Helping build community in Cincinnati through equitable commercial business structures.
Pat Feghali is an attorney living and working in beautiful Cincinnati, Ohio. She has a solo law practice that works mostly with small businesses on contracts and business formation, though she also takes cases in other types of law, including estate planning. Pat formerly worked at the Ohio Justice and Policy center, and holds a masters degree in urban planning. In an ideal world she would spend her days bringing more worker-owned and member-owned cooperatives to life in Cincinnati (which is why she is super excited to be a Fellow!) and riding bikes. In her spare time Pat likes to play in rock bands, tour buildings in various stages of disrepair/abandonment, plan community events, and watch Game of Thrones.
Kelsey Jae Nunez
Supporting sustainable economic development in Idaho with a compassionate focus on law and policy, community building, and education
Since college at the University of Idaho, Kelsey has been committed to social entrepreneurship, environmental stewardship, and civic engagement. She earned her JD cum laude and Master of Public Policy from Pepperdine University in 2007 and then moved to the beautiful Boise, Idaho. Her career has taken many interesting turns, starting with big law and moving towards event planning and nonprofit management. In January 2016, she launched her solo practice. Kelsey Jae Nunez LLC is a boutique practice supporting social enterprise, cooperative culture and the sharing economy. Living in an incredible community of people who share a vision for a loving and resilient economy, Kelsey feels a strong call to serve and use her legal skills to help people create meaningful livelihoods. Relationship building and making connections motivate Kelsey, and she's incredibly grateful to be a part of Sustainable Economies Law Center's professional network.
Fellows Since 2015
Promoting Cooperative Initiatives Through Community Transactional Lawyering and Community Planning in New Jersey and New York
Elizabeth is the Founding Executive Director of the Urban Cooperative Enterprise Legal Center (UCELC), a grassroots nonprofit with a mission to create and support cooperative enterprises within low and moderate income communities in order to promote local sustainability. She is also the Principal Attorney for The Law Office of Elizabeth L. Carter, a community development law firm representing investors, entrepreneurs, small businesses, nonprofits, artists, and other creatives in business, real estate, and entertainment-related transactions.
Prior, Elizabeth was the Assistant Legislative Director & Special Counsel for the City of Newark's Department of Economic and Housing Development where she assisted in policy development and strategy; reviewed, drafted and facilitated redevelopment contracts, leases, grant agreements and corresponding legislation in the areas of municipal land use, redevelopment, and planning and zoning. Most notably, she was instrumental in the drafting and passage of the city's amended tax abatement ordinance (Oct., 2017), a progressive policy designed to assist sustainable development through tax benefits, including cooperative development; and the creation and management of the city-sponsored housing cooperative for low and moderate income artists. Lastly, Elizabeth is a Legal Fellow of the Sustainable Economies Law Center's Fellowship Program where she receives support for her role as Founding Executive Director of UCELC.

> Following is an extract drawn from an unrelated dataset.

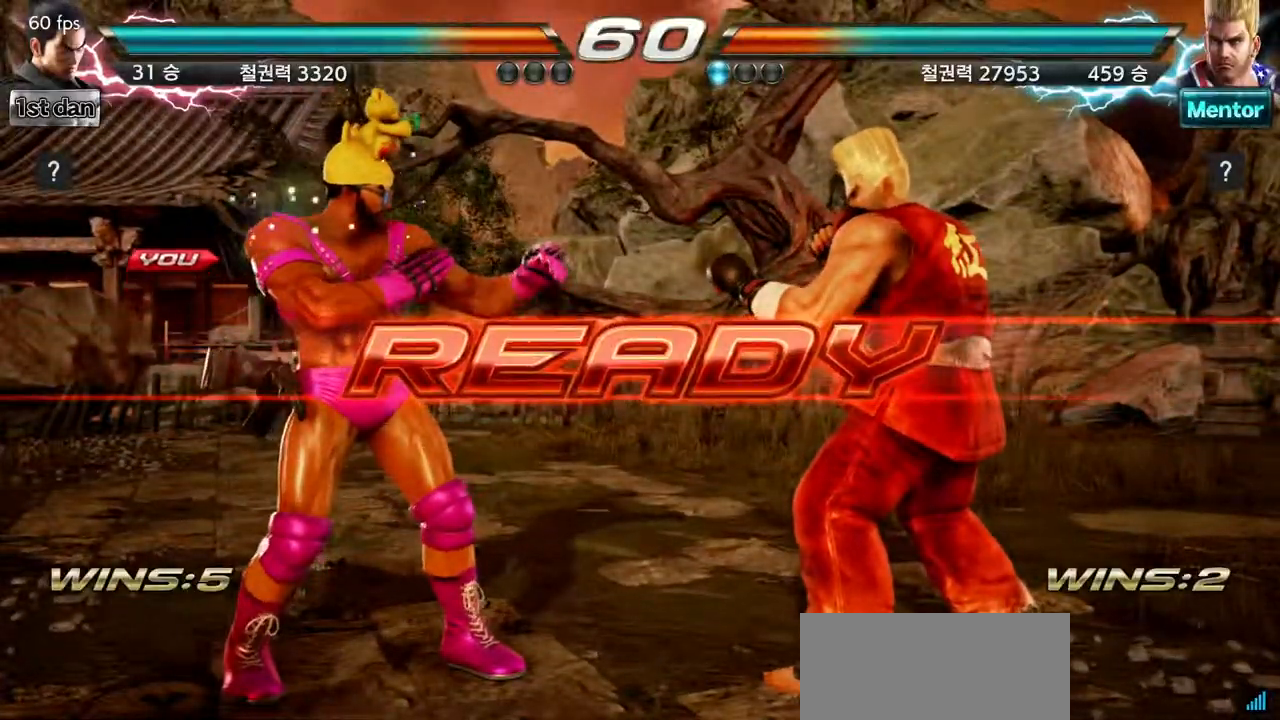
{"buttons": [], "left_stick": "center", "events": []}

Studying and tackling Subchapter T in order to provide legal services for community-based economies in Boston
Lydia Edwards is a city councilor in Boston Massachusetts. Prior to her political career, Lydia worked served as the Deputy Director of the Office of Housing Stability working to prevent displacement in Boston.
Lydia also worked as a legal services attorney at Greater Boston Legal Services representing domestic workers and labor trafficking.She is graduate of American University Washington College of law and has and ha a Taxation LLM from Boston University.
Providing full-service legal assistance to social enterprises and small businesses in NYC
Sam Gray (J.D., Cardozo School of Law (2013), New York Bar) is a Managing Partner of Liszka & Gray, LLC (New York, NY), where he represents clients in a wide range of business transactions and commercial litigation. Of particular note, he has served as ongoing counsel to an established real estate group in New York City. In support of this project, he has negotiated and closed on numerous residential real estate sales and a $6 million commercial refinancing while managing regulatory filings and compliance with the NY Attorney General’s Office.
Additionally, Sam has represented and consulted with various co-working ventures, tech and creative entrepreneurs, cooperative businesses, non-profits, and a martial arts studio on matters as diverse as business formation, workplace democratization, drafting bylaws and operating agreements, commercial lease negotiation, IP licensing, SaaS agreements, and obtaining visas for creative professionals.
Sam is committed to supporting sustainable and socially responsible businesses in and around New York City. He is an elected member of the County Committee for the Brooklyn Democratic Party and has served as a founding member of the Board of the New York City Real Estate Investment Cooperative. Sam spends his free time in the mountains and beaches outside the city, or practicing Brizillian Jiu Justu. And before each work day he tries to write and practice his drum rudiments.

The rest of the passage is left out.